Suppose you have an aligned corpus in Excel (or any other delimited format) and you wish to reuse that content in your favorite CAT tool. It’s actually very easy to convert a bilingual text format to TMX via a very-handy and free open-source tool called Oliphant.
- Ensure you have an aligned corpus in Excel, with the leftmost column containing the source text and the target in the next column. If your corpus is not perfectly aligned, you may want to check out my early post about a down and dirty alignment tool.
- Paste the bilingual table in Notepad and save the file, ensuring the encoding is set to UTF-8.

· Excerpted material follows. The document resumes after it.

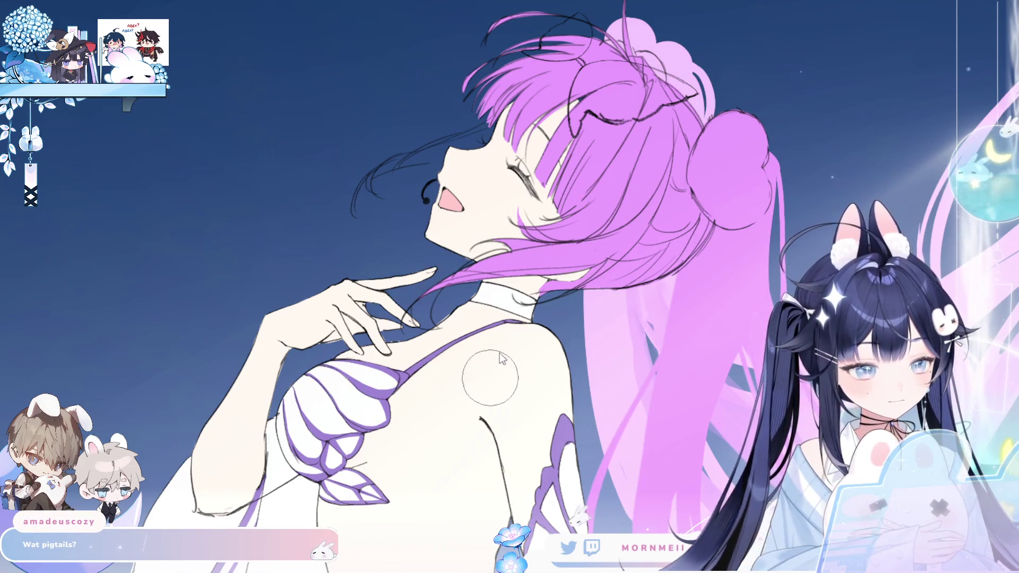
drag(520, 183, 525, 210)
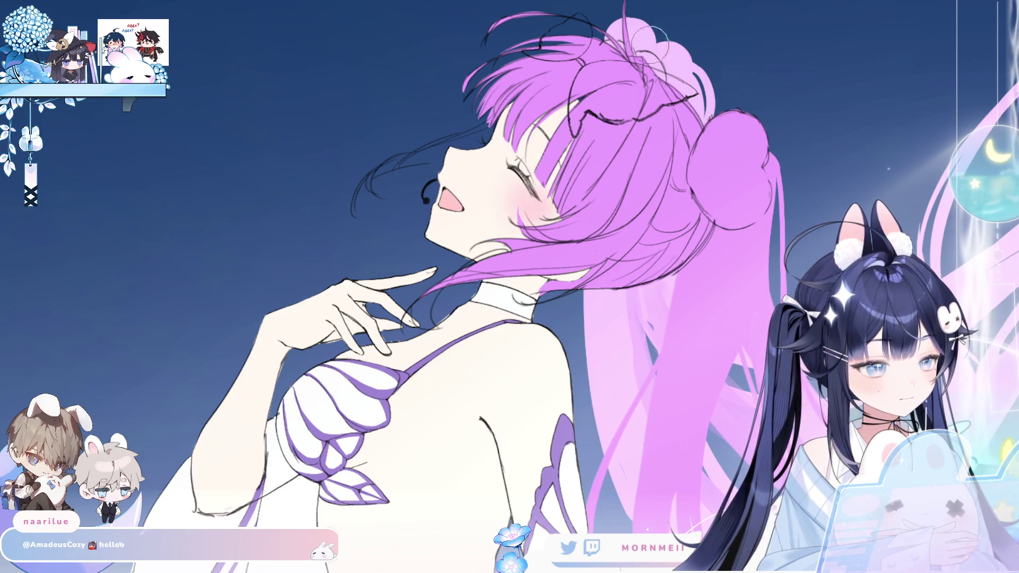
key(h)
key(h)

- Download, install and launch Oliphant
- Press Ctrl+N to create a new TM and add your language code to the target field.

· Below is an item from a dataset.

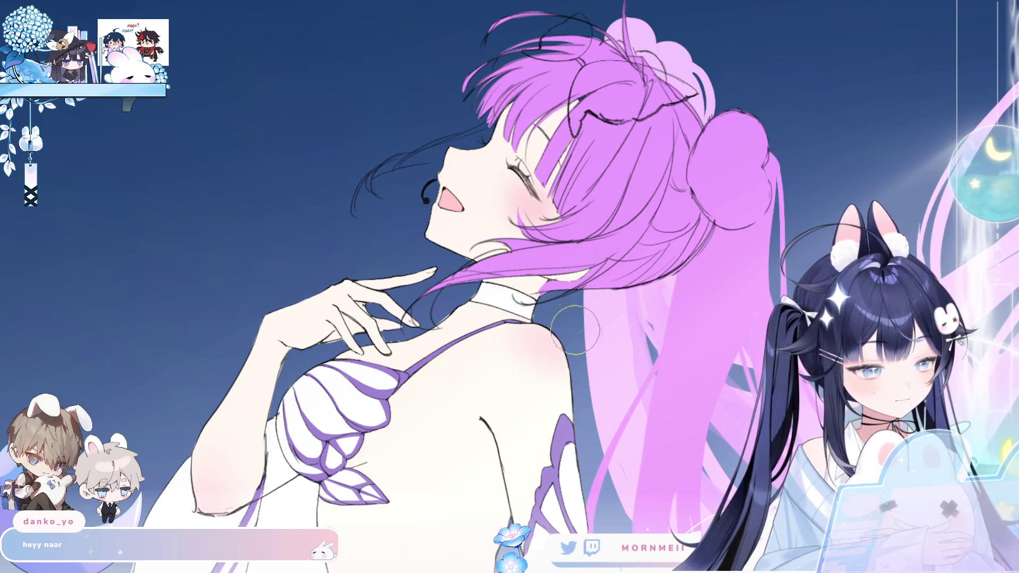
key(h)
key(h)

- Then go to File>Import and choose Tab-delimited files (.txt) from the dropdown menu. Locate the file you created in step 2 and hit Open.
- In the Destination Field, set the Field Type of Column 1 to Text, Language EN-US (or whatever source language you’re working with), and for Column 2, Text again as Field Type and your target language code in the Language field.
- Press OK and hit Save. Your bilingual corpus has been converted to a TMX file!
Oliphant is fitted with powerful editing tools including advanced Find/Replace and also gives you the ability to delete, add, merge and edit segments on the spot.